Sedge and Reed Warblers  

These two closely related warblers arrive in the UK in April and are a common confusion species. Their songs can be hard to separate for an untrained ear, but thankfully, they can be easily distinguished on sight. Sedge Warblers could be described as having a stripy face, with a dark eye stripe, while Reed Warblers are a classic ‘little brown job’, a warm brown on top with a buff brown beneath.   
Sedge Warblers are often perched in scrubby vegetation, like willow, singing at the top of their voices to attract a mate. They perform a parachuting display while they sing, rocketing up from their perch and warbling with gusto. Meanwhile, Reed Warblers usually skulk in the dense reeds, their loud song erupting from the vegetation. Both vocalists play a starring role in a wetland Dawn Chorus.   

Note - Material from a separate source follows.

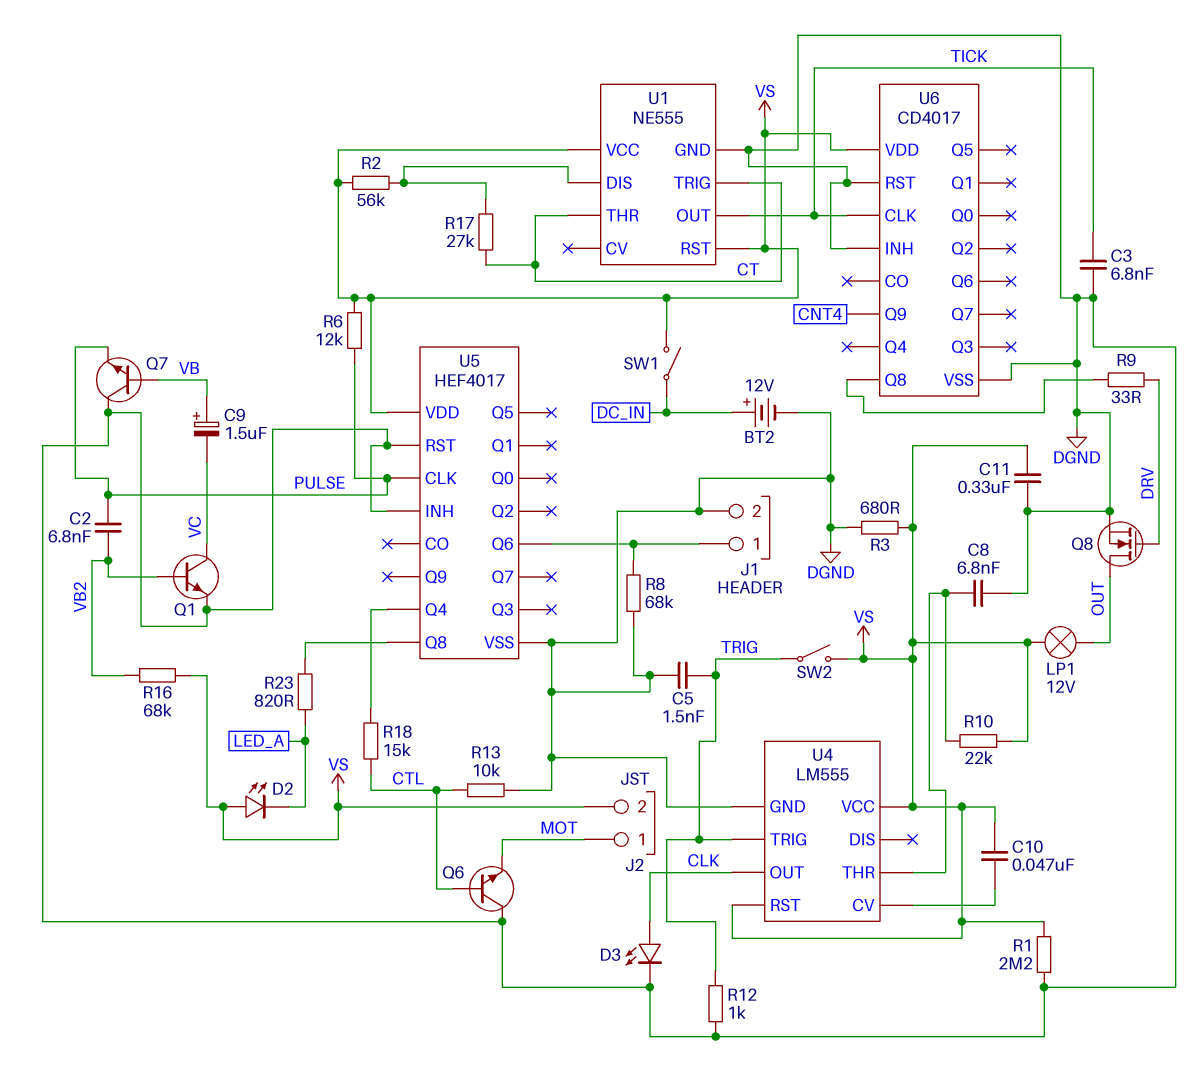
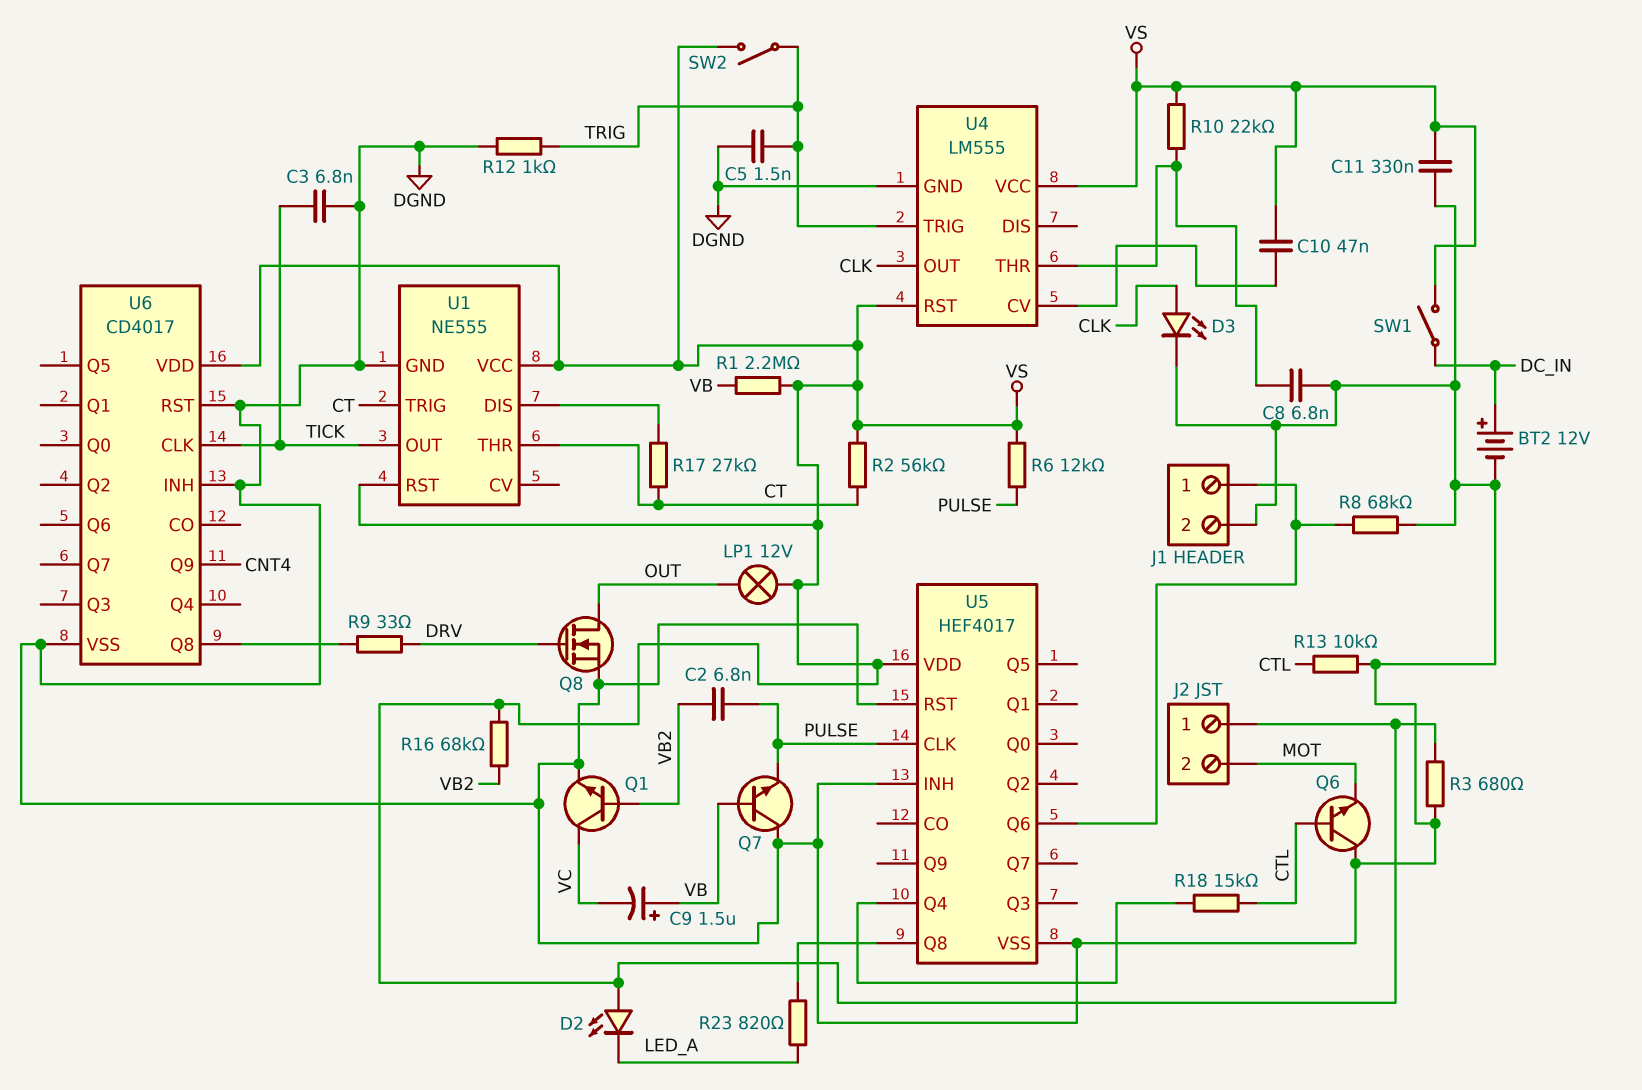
J2 pin 1: MOT -> VS
J2 pin 2: VS -> MOT
R1: 2.2M (DGND, VS) -> 2.2M (VB, VS)
R2: 56k (U1/DIS, VS) -> 56k (CT, VS)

Cetti’s Warblers are another warbler species frequently found in reedbeds and are a chestnut brown on top and a grey-brown underneath. These birds have a distinct, explosive song that easily sets them apart from their peers and they can be heard all year round. First recorded in the UK in the early 1960s, a warming climate means their range is moving northward and they can now be found both breeding and overwintering in England and Wales. 

A Reed Warbler perched on a branch.

Nature reserves to visit this month



Loch Lomond: Nestled in the Trossachs, at this reserve you can watch Red Squirrels leaping from branch to branch in woodlands carpeted with Bluebells. Stroll through forest and fen down to the Loch shore and listen out for reeling Grasshopper Warblers and the fluid song of the Tree Pipit.

Wood of Cree: An ancient woodland climbs up the sides of cascading waterfalls at Wood of Cree in the south of Scotland. Bluebells blanket the floor, while Pied Flycatchers flit between their nests and Wood Warblers trill from the trees. Listen out for Cuckoo calls in the spring and keep watch for the rare Willow Tit.

The view of the lake at Loch Lomond with views of mountains in the back and autumnal trees to the side.


Newport Wetlands: Newport Wetlands welcomed the return of the first breeding Bitterns in Wales in over 200 years in 2022. For the past two years, this pair has successfully fledged six chicks each year and there's hope that more will nest on the reserve in years to come. Along with booming, this wetland wonderland is alive with the whirring and chirring of warblers warming up for the Dawn Chorus.  


Leighton Moss: As the largest reedbed in North West England, Leighton Moss was home to three of the 11 booming Bitterns in 1997. Breeding Bittern numbers have bounced back in recent years, and now a wander around this wetland in spring will be accompanied by an abundance of booms. Keep your eyes out over the pools to see playful Otters and fishing Ospreys! 

Arne: On the edge of Poole Harbour sits Arne, a mosaic of heathland, ancient oak woodlands and wetlands. Dartford Warblers sing from their gorse perch, while all six species of native UK reptiles bask in the south coast sunshine. If you’re visiting through April, make sure to keep your eyes out for Ospreys flying over on migration to their breeding grounds. If you’re visiting through April, make sure to keep your eyes out for Ospreys! 

A man viewing RSPB Leighton Moss nature reserve through binoculars from the hide.

Northern Ireland  

Belfast Window On Wildlife: Spot the first signs of spring straight from the city centre at Belfast’s Window On Wildlife. Located on Belfast Harbour Estate, this nature reserve is home to breeding Common and Arctic Terns throughout the summer months, arriving back in April.